When Vettel and Alonso were very quick testing recently in Barcelona both, for instance, were on low fuel and Pirelli's supersoft tyre which was worth a second-and-a-half a lap, whereas Hamilton ran his McLaren on a harder tyre. So there's light at the end of the tunnel. It is one of the aspects that make the sport so fascinating at this time of year, when anything seems possible for the season to come.

"Mercedes and McLaren will be there or thereabouts," Hamilton continues. "There's Renault and Williams, maybe Force India...And the Toro Rosso looks ridiculously fast. They could be the most interesting one to watch.

"It's really fantastic if you can have a start to a season like Ferrari did last year. This year they have pace and reliability and they've done hundreds of laps, so it'll be easier for them. Likewise Red Bull. But in all my years actually racing with McLaren I have to say that I haven't had many reliability issues so I'm not worrying about that too much now.

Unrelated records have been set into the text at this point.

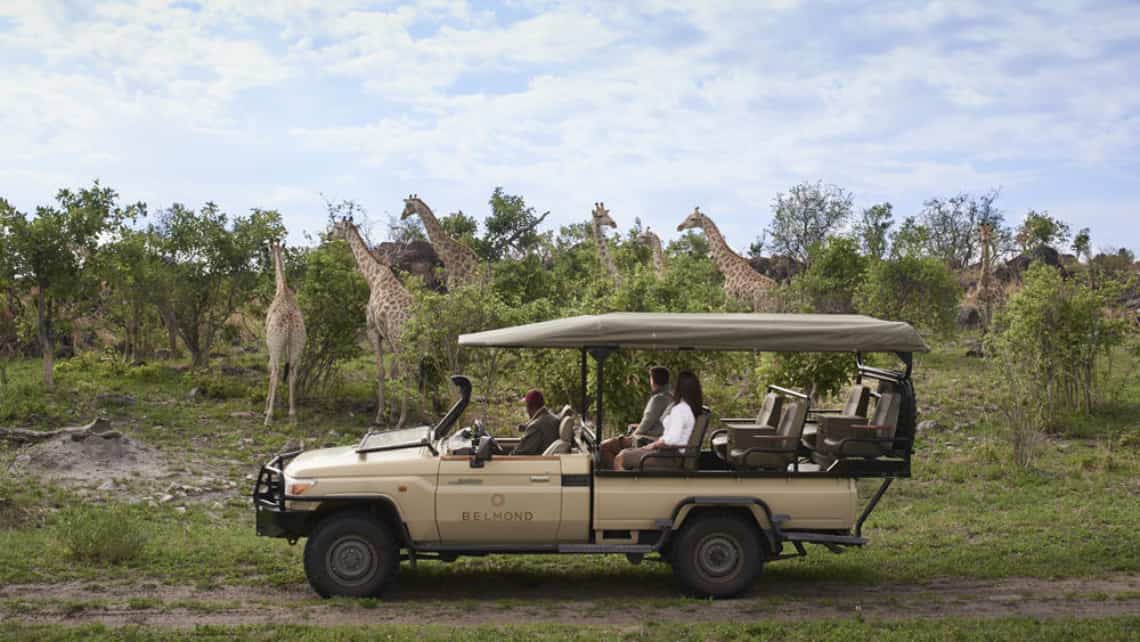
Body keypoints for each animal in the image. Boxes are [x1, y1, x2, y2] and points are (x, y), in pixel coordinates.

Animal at [330, 217, 414, 426]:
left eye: (337, 227)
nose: (328, 235)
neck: (372, 277)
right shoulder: (387, 337)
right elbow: (392, 373)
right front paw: (391, 412)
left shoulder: (373, 331)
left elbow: (381, 372)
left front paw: (380, 415)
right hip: (410, 341)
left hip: (400, 340)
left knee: (406, 372)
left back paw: (402, 420)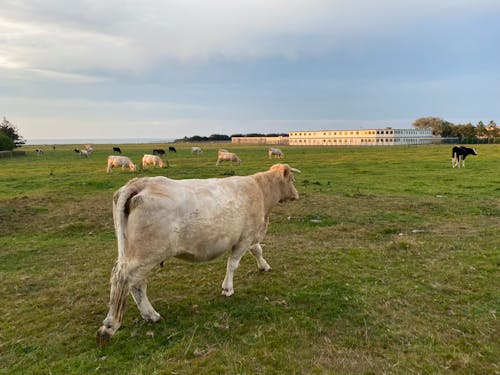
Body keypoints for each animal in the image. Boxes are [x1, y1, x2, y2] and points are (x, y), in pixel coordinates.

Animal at [96, 163, 300, 346]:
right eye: (292, 179)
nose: (297, 194)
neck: (260, 190)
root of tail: (141, 182)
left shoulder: (248, 237)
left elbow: (257, 250)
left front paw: (264, 266)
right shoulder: (245, 237)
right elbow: (233, 264)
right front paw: (227, 288)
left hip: (137, 254)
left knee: (136, 283)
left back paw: (150, 315)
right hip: (145, 255)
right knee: (124, 279)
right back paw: (111, 326)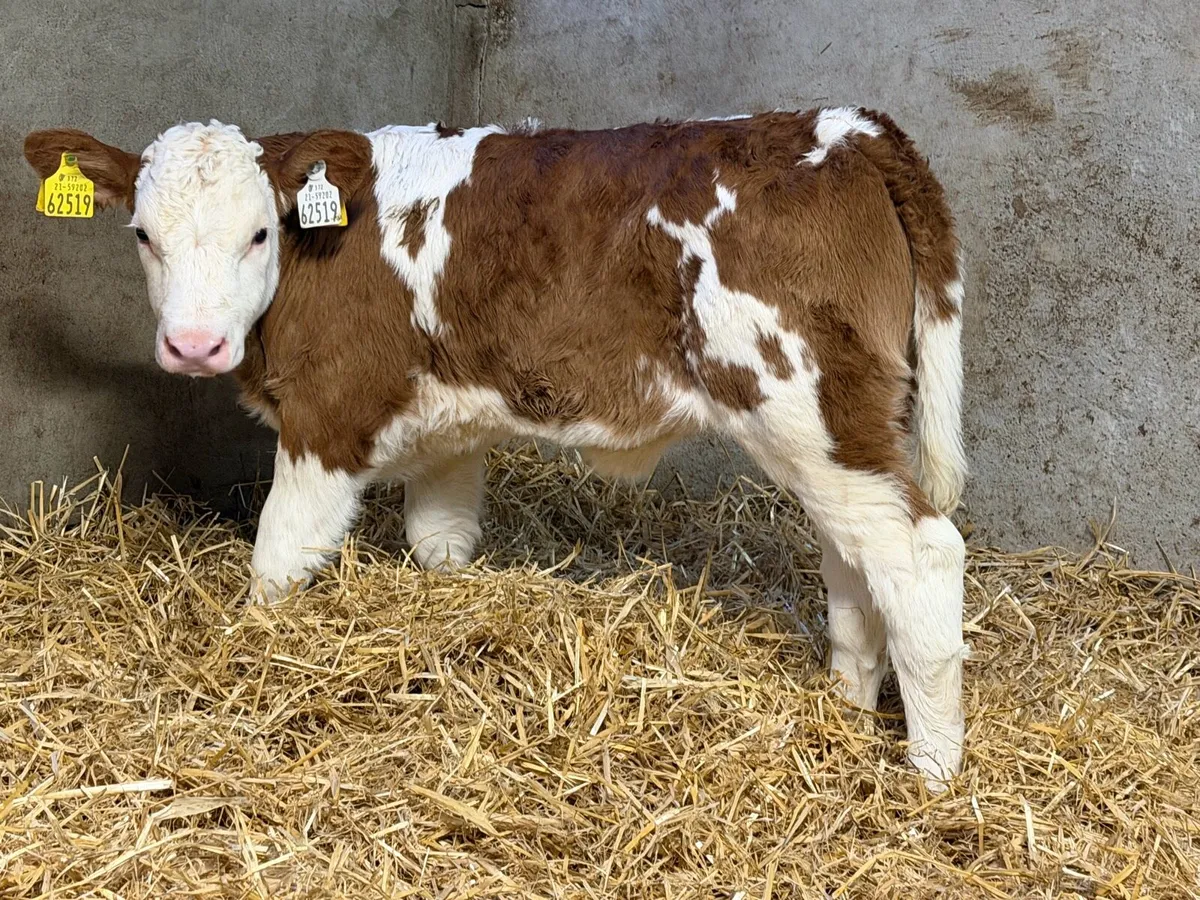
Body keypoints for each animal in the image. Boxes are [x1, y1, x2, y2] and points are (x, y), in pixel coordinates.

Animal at [24, 107, 969, 790]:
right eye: (142, 234)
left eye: (258, 235)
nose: (193, 346)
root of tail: (847, 128)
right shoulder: (449, 429)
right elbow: (440, 541)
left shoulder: (328, 415)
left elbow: (278, 562)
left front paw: (254, 657)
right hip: (842, 427)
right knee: (855, 563)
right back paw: (842, 713)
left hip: (804, 404)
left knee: (919, 554)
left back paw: (931, 771)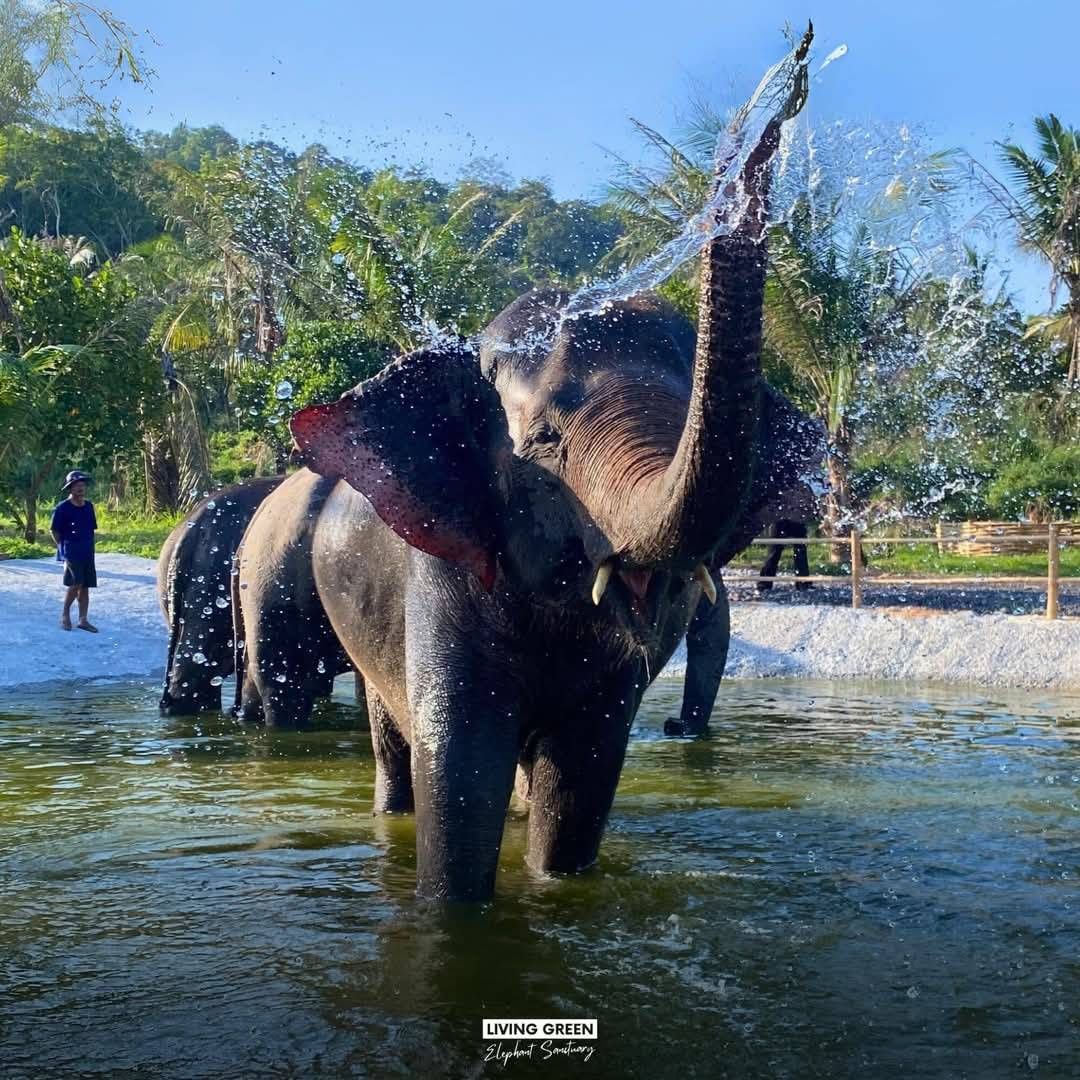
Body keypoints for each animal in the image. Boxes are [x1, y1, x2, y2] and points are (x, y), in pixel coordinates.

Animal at [244, 49, 809, 900]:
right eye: (543, 442)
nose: (788, 81)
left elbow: (580, 781)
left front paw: (555, 887)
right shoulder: (442, 576)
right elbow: (460, 773)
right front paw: (451, 907)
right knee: (391, 744)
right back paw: (390, 814)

"Performance-wise we'll be able to catch up at some stage, but I'm hopeful that it'll be earlier than in some other years. It's always difficult to catch up. In 2007, 2008 we were pretty much on a par with Ferrari. They were about a 10th of a second ahead in testing and it stayed that way for the first couple of races. But that was OK. Where we are starting now, we have to come up with twice the progress to close the gap to Ferrari and Red Bull, and that makes the challenge tougher."

Out on the track at Dunsfold, Hamilton and Button are nevertheless their usual relaxed and affable selves, enjoying their afternoon. The last time Hamilton was seen "hooning" around in a road car he was charged for the act in Melbourne at last year's Grand Prix when he fishtailed it out of Albert Park in view of the police.

These wheelspins are all perfectly acceptable, though, as the MP4-12C copes with conditions guaranteed to send most cars slithering into the weeds. But whether the MP4-26 proves to be as impressive remains to be seen. If it is, Hamilton and Button will have a shot at retrieving their title crowns. It is but one of the fascinating posers as the World Championship battle gears up.